»»
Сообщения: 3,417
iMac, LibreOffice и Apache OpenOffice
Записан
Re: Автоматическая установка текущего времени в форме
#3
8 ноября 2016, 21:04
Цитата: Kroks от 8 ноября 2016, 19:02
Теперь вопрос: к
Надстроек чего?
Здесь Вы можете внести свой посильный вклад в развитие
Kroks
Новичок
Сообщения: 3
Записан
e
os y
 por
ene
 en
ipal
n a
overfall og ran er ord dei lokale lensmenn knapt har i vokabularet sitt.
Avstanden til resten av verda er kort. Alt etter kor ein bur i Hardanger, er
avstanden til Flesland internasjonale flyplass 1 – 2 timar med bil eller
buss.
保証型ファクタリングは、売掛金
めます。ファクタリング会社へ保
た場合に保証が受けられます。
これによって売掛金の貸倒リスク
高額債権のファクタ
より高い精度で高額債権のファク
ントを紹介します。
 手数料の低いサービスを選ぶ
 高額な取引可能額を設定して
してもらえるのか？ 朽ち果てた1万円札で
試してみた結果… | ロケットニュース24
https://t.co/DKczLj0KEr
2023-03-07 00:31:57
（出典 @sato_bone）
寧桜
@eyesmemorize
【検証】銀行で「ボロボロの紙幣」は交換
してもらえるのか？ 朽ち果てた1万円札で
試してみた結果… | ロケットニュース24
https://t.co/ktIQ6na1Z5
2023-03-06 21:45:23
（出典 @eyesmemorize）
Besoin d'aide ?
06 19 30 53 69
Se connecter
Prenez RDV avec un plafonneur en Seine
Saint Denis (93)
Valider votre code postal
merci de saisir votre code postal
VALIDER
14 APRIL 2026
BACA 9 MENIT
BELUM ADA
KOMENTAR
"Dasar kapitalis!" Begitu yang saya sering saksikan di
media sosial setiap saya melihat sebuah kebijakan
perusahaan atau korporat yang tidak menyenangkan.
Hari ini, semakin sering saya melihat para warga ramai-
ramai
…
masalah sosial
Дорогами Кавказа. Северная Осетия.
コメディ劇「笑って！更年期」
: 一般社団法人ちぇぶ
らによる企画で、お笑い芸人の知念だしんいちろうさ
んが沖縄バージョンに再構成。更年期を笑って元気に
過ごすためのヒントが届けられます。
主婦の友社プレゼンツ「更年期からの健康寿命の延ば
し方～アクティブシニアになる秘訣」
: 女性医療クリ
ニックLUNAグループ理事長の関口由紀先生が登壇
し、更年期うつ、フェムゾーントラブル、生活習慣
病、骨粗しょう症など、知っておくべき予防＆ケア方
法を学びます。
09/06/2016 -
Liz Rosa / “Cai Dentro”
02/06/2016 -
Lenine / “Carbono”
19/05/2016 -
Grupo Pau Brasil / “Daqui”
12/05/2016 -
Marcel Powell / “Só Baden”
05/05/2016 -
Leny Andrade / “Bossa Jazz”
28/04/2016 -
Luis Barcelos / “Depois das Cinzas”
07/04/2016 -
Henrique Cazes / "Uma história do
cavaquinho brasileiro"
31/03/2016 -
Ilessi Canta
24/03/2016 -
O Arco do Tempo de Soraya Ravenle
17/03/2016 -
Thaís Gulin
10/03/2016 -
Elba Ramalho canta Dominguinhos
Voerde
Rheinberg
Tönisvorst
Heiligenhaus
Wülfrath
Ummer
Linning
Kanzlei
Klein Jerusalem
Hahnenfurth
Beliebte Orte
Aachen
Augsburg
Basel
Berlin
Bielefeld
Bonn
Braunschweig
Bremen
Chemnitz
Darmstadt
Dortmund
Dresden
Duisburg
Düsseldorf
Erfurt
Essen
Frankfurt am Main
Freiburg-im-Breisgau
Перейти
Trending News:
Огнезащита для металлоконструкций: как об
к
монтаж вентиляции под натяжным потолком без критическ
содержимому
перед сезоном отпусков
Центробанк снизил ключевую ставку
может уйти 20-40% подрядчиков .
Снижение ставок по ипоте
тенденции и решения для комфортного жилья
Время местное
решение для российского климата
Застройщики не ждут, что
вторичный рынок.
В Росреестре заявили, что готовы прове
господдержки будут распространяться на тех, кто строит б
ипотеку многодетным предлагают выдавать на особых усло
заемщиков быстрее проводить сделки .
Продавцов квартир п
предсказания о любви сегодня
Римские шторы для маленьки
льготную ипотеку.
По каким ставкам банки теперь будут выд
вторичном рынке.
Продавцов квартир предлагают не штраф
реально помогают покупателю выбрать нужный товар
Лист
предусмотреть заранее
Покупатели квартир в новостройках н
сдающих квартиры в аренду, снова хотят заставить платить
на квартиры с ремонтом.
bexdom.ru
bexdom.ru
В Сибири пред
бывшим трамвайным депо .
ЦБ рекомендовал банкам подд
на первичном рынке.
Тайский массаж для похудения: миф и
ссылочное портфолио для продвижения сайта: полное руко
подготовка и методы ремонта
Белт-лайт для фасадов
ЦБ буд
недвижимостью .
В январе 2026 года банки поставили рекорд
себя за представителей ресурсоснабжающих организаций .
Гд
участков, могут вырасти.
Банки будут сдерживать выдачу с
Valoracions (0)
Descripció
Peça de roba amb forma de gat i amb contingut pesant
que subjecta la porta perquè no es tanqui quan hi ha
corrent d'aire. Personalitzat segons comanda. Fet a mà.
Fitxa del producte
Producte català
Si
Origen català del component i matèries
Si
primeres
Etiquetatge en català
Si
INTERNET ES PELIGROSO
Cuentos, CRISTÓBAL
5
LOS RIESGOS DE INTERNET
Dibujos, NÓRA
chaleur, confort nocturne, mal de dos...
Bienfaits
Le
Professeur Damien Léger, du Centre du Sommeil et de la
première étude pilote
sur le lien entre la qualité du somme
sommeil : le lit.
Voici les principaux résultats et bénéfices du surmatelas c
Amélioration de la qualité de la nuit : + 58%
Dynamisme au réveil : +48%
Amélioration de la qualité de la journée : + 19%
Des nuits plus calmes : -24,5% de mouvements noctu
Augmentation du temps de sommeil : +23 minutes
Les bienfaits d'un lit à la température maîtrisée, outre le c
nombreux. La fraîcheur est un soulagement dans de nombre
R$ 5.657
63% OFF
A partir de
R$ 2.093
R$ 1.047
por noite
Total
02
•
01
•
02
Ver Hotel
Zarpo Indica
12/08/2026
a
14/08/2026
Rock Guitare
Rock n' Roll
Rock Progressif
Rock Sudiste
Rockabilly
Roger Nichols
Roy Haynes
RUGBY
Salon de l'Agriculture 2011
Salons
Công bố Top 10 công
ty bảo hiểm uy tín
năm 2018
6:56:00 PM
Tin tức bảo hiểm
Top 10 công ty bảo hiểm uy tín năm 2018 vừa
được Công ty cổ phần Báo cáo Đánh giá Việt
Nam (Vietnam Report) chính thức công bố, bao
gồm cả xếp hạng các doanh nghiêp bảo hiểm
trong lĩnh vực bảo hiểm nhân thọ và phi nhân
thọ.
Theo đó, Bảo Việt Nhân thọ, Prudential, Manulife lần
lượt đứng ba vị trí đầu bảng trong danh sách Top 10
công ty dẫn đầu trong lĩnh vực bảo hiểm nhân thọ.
««
Could you put every line of the listing above into a JSON list of strings, with one string per line and blank lines left out?

ANSWER TO THE EXERCISE>
[
  "Сообщения: 3,417",
  "iMac, LibreOffice и Apache OpenOffice",
  "Записан",
  "Re: Автоматическая установка текущего времени в форме",
  "#3",
  "8 ноября 2016, 21:04",
  "Цитата: Kroks от 8 ноября 2016, 19:02",
  "Теперь вопрос: к",
  "Надстроек чего?",
  "Здесь Вы можете внести свой посильный вклад в развитие",
  "Kroks",
  "Новичок",
  "Сообщения: 3",
  "Записан",
  "e",
  "os y",
  " por",
  "ene",
  " en",
  "ipal",
  "n a",
  "overfall og ran er ord dei lokale lensmenn knapt har i vokabularet sitt.",
  "Avstanden til resten av verda er kort. Alt etter kor ein bur i Hardanger, er",
  "avstanden til Flesland internasjonale flyplass 1 – 2 timar med bil eller",
  "buss.",
  "保証型ファクタリングは、売掛金",
  "めます。ファクタリング会社へ保",
  "た場合に保証が受けられます。",
  "これによって売掛金の貸倒リスク",
  "高額債権のファクタ",
  "より高い精度で高額債権のファク",
  "ントを紹介します。",
  " 手数料の低いサービスを選ぶ",
  " 高額な取引可能額を設定して",
  "してもらえるのか？ 朽ち果てた1万円札で",
  "試してみた結果… | ロケットニュース24",
  "https://t.co/DKczLj0KEr",
  "2023-03-07 00:31:57",
  "（出典 @sato_bone）",
  "寧桜",
  "@eyesmemorize",
  "【検証】銀行で「ボロボロの紙幣」は交換",
  "してもらえるのか？ 朽ち果てた1万円札で",
  "試してみた結果… | ロケットニュース24",
  "https://t.co/ktIQ6na1Z5",
  "2023-03-06 21:45:23",
  "（出典 @eyesmemorize）",
  "Besoin d'aide ?",
  "06 19 30 53 69",
  "Se connecter",
  "Prenez RDV avec un plafonneur en Seine",
  "Saint Denis (93)",
  "Valider votre code postal",
  "merci de saisir votre code postal",
  "VALIDER",
  "14 APRIL 2026",
  "BACA 9 MENIT",
  "BELUM ADA",
  "KOMENTAR",
  "\"Dasar kapitalis!\" Begitu yang saya sering saksikan di",
  "media sosial setiap saya melihat sebuah kebijakan",
  "perusahaan atau korporat yang tidak menyenangkan.",
  "Hari ini, semakin sering saya melihat para warga ramai-",
  "ramai",
  "…",
  "masalah sosial",
  "Дорогами Кавказа. Северная Осетия.",
  "コメディ劇「笑って！更年期」",
  ": 一般社団法人ちぇぶ",
  "らによる企画で、お笑い芸人の知念だしんいちろうさ",
  "んが沖縄バージョンに再構成。更年期を笑って元気に",
  "過ごすためのヒントが届けられます。",
  "主婦の友社プレゼンツ「更年期からの健康寿命の延ば",
  "し方～アクティブシニアになる秘訣」",
  ": 女性医療クリ",
  "ニックLUNAグループ理事長の関口由紀先生が登壇",
  "し、更年期うつ、フェムゾーントラブル、生活習慣",
  "病、骨粗しょう症など、知っておくべき予防＆ケア方",
  "法を学びます。",
  "09/06/2016 -",
  "Liz Rosa / “Cai Dentro”",
  "02/06/2016 -",
  "Lenine / “Carbono”",
  "19/05/2016 -",
  "Grupo Pau Brasil / “Daqui”",
  "12/05/2016 -",
  "Marcel Powell / “Só Baden”",
  "05/05/2016 -",
  "Leny Andrade / “Bossa Jazz”",
  "28/04/2016 -",
  "Luis Barcelos / “Depois das Cinzas”",
  "07/04/2016 -",
  "Henrique Cazes / \"Uma história do",
  "cavaquinho brasileiro\"",
  "31/03/2016 -",
  "Ilessi Canta",
  "24/03/2016 -",
  "O Arco do Tempo de Soraya Ravenle",
  "17/03/2016 -",
  "Thaís Gulin",
  "10/03/2016 -",
  "Elba Ramalho canta Dominguinhos",
  "Voerde",
  "Rheinberg",
  "Tönisvorst",
  "Heiligenhaus",
  "Wülfrath",
  "Ummer",
  "Linning",
  "Kanzlei",
  "Klein Jerusalem",
  "Hahnenfurth",
  "Beliebte Orte",
  "Aachen",
  "Augsburg",
  "Basel",
  "Berlin",
  "Bielefeld",
  "Bonn",
  "Braunschweig",
  "Bremen",
  "Chemnitz",
  "Darmstadt",
  "Dortmund",
  "Dresden",
  "Duisburg",
  "Düsseldorf",
  "Erfurt",
  "Essen",
  "Frankfurt am Main",
  "Freiburg-im-Breisgau",
  "Перейти",
  "Trending News:",
  "Огнезащита для металлоконструкций: как об",
  "к",
  "монтаж вентиляции под натяжным потолком без критическ",
  "содержимому",
  "перед сезоном отпусков",
  "Центробанк снизил ключевую ставку",
  "может уйти 20-40% подрядчиков .",
  "Снижение ставок по ипоте",
  "тенденции и решения для комфортного жилья",
  "Время местное",
  "решение для российского климата",
  "Застройщики не ждут, что",
  "вторичный рынок.",
  "В Росреестре заявили, что готовы прове",
  "господдержки будут распространяться на тех, кто строит б",
  "ипотеку многодетным предлагают выдавать на особых усло",
  "заемщиков быстрее проводить сделки .",
  "Продавцов квартир п",
  "предсказания о любви сегодня",
  "Римские шторы для маленьки",
  "льготную ипотеку.",
  "По каким ставкам банки теперь будут выд",
  "вторичном рынке.",
  "Продавцов квартир предлагают не штраф",
  "реально помогают покупателю выбрать нужный товар",
  "Лист",
  "предусмотреть заранее",
  "Покупатели квартир в новостройках н",
  "сдающих квартиры в аренду, снова хотят заставить платить",
  "на квартиры с ремонтом.",
  "bexdom.ru",
  "bexdom.ru",
  "В Сибири пред",
  "бывшим трамвайным депо .",
  "ЦБ рекомендовал банкам подд",
  "на первичном рынке.",
  "Тайский массаж для похудения: миф и",
  "ссылочное портфолио для продвижения сайта: полное руко",
  "подготовка и методы ремонта",
  "Белт-лайт для фасадов",
  "ЦБ буд",
  "недвижимостью .",
  "В январе 2026 года банки поставили рекорд",
  "себя за представителей ресурсоснабжающих организаций .",
  "Гд",
  "участков, могут вырасти.",
  "Банки будут сдерживать выдачу с",
  "Valoracions (0)",
  "Descripció",
  "Peça de roba amb forma de gat i amb contingut pesant",
  "que subjecta la porta perquè no es tanqui quan hi ha",
  "corrent d'aire. Personalitzat segons comanda. Fet a mà.",
  "Fitxa del producte",
  "Producte català",
  "Si",
  "Origen català del component i matèries",
  "Si",
  "primeres",
  "Etiquetatge en català",
  "Si",
  "INTERNET ES PELIGROSO",
  "Cuentos, CRISTÓBAL",
  "5",
  "LOS RIESGOS DE INTERNET",
  "Dibujos, NÓRA",
  "chaleur, confort nocturne, mal de dos...",
  "Bienfaits",
  "Le",
  "Professeur Damien Léger, du Centre du Sommeil et de la",
  "première étude pilote",
  "sur le lien entre la qualité du somme",
  "sommeil : le lit.",
  "Voici les principaux résultats et bénéfices du surmatelas c",
  "Amélioration de la qualité de la nuit : + 58%",
  "Dynamisme au réveil : +48%",
  "Amélioration de la qualité de la journée : + 19%",
  "Des nuits plus calmes : -24,5% de mouvements noctu",
  "Augmentation du temps de sommeil : +23 minutes",
  "Les bienfaits d'un lit à la température maîtrisée, outre le c",
  "nombreux. La fraîcheur est un soulagement dans de nombre",
  "R$ 5.657",
  "63% OFF",
  "A partir de",
  "R$ 2.093",
  "R$ 1.047",
  "por noite",
  "Total",
  "02",
  "•",
  "01",
  "•",
  "02",
  "Ver Hotel",
  "Zarpo Indica",
  "12/08/2026",
  "a",
  "14/08/2026",
  "Rock Guitare",
  "Rock n' Roll",
  "Rock Progressif",
  "Rock Sudiste",
  "Rockabilly",
  "Roger Nichols",
  "Roy Haynes",
  "RUGBY",
  "Salon de l'Agriculture 2011",
  "Salons",
  "Công bố Top 10 công",
  "ty bảo hiểm uy tín",
  "năm 2018",
  "6:56:00 PM",
  "Tin tức bảo hiểm",
  "Top 10 công ty bảo hiểm uy tín năm 2018 vừa",
  "được Công ty cổ phần Báo cáo Đánh giá Việt",
  "Nam (Vietnam Report) chính thức công bố, bao",
  "gồm cả xếp hạng các doanh nghiêp bảo hiểm",
  "trong lĩnh vực bảo hiểm nhân thọ và phi nhân",
  "thọ.",
  "Theo đó, Bảo Việt Nhân thọ, Prudential, Manulife lần",
  "lượt đứng ba vị trí đầu bảng trong danh sách Top 10",
  "công ty dẫn đầu trong lĩnh vực bảo hiểm nhân thọ."
]